Pull out every line of the data below that contains the string "autres", matching case exactly.

Dataset items:
'''

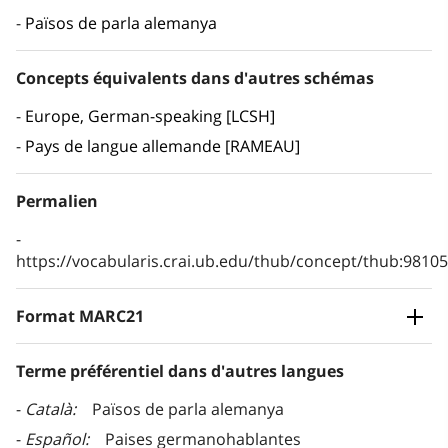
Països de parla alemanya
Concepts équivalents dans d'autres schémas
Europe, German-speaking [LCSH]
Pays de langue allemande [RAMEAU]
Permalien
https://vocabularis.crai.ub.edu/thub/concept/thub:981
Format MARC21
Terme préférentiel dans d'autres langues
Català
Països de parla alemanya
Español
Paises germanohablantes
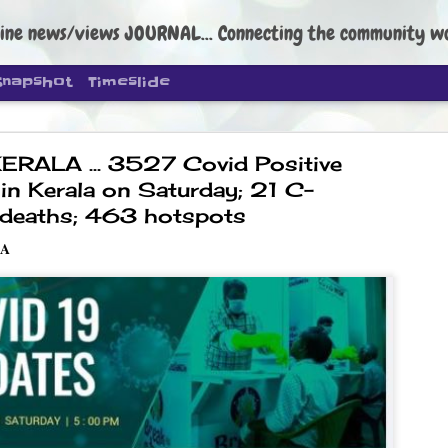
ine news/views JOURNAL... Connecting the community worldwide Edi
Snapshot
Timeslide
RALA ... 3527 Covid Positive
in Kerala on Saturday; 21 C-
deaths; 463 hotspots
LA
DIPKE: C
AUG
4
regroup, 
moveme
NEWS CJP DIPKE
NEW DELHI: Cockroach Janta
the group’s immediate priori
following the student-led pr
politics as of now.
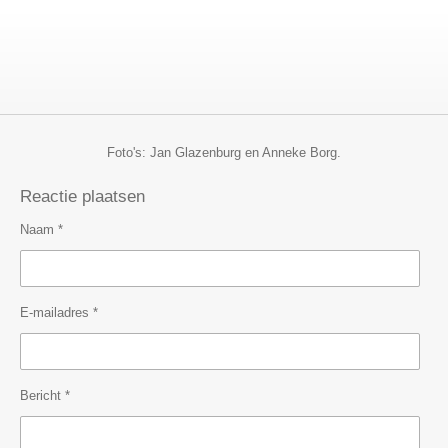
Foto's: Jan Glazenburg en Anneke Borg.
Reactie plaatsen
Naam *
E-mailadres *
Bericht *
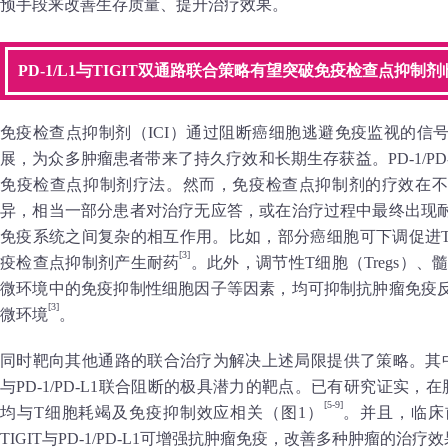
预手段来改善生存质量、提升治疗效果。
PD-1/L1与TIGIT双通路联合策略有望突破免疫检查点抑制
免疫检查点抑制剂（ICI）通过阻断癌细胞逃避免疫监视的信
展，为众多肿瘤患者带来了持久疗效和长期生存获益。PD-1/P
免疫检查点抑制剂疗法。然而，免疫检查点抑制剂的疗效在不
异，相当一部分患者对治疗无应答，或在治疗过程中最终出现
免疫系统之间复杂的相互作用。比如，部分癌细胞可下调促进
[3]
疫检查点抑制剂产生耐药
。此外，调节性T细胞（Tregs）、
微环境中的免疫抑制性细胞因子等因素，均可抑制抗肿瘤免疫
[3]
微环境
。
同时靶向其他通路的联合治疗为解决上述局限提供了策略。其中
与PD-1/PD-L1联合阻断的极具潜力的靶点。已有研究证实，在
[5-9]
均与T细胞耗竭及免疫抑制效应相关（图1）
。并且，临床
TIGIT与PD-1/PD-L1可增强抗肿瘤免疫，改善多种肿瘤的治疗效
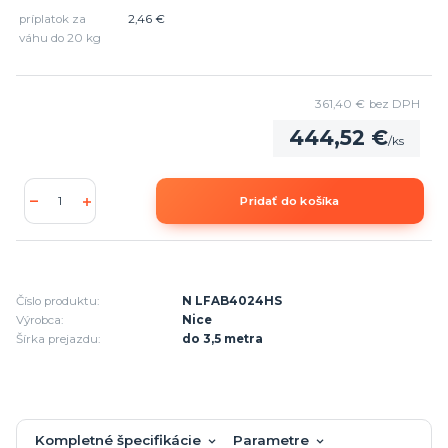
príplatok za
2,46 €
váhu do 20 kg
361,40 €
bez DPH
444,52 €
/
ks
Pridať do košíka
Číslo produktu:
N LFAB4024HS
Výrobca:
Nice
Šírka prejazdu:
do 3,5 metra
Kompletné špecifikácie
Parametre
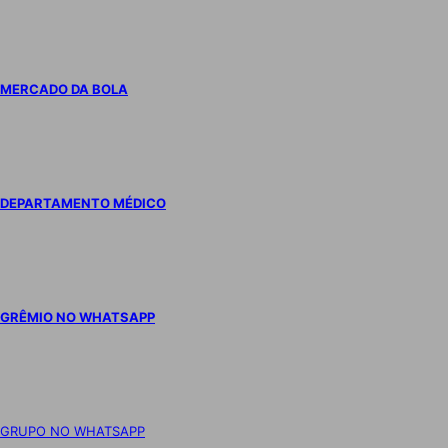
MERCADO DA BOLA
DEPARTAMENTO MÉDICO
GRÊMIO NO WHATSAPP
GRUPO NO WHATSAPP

'''

- _Result of the task_:
Concepts équivalents dans d'autres schémas
Terme préférentiel dans d'autres langues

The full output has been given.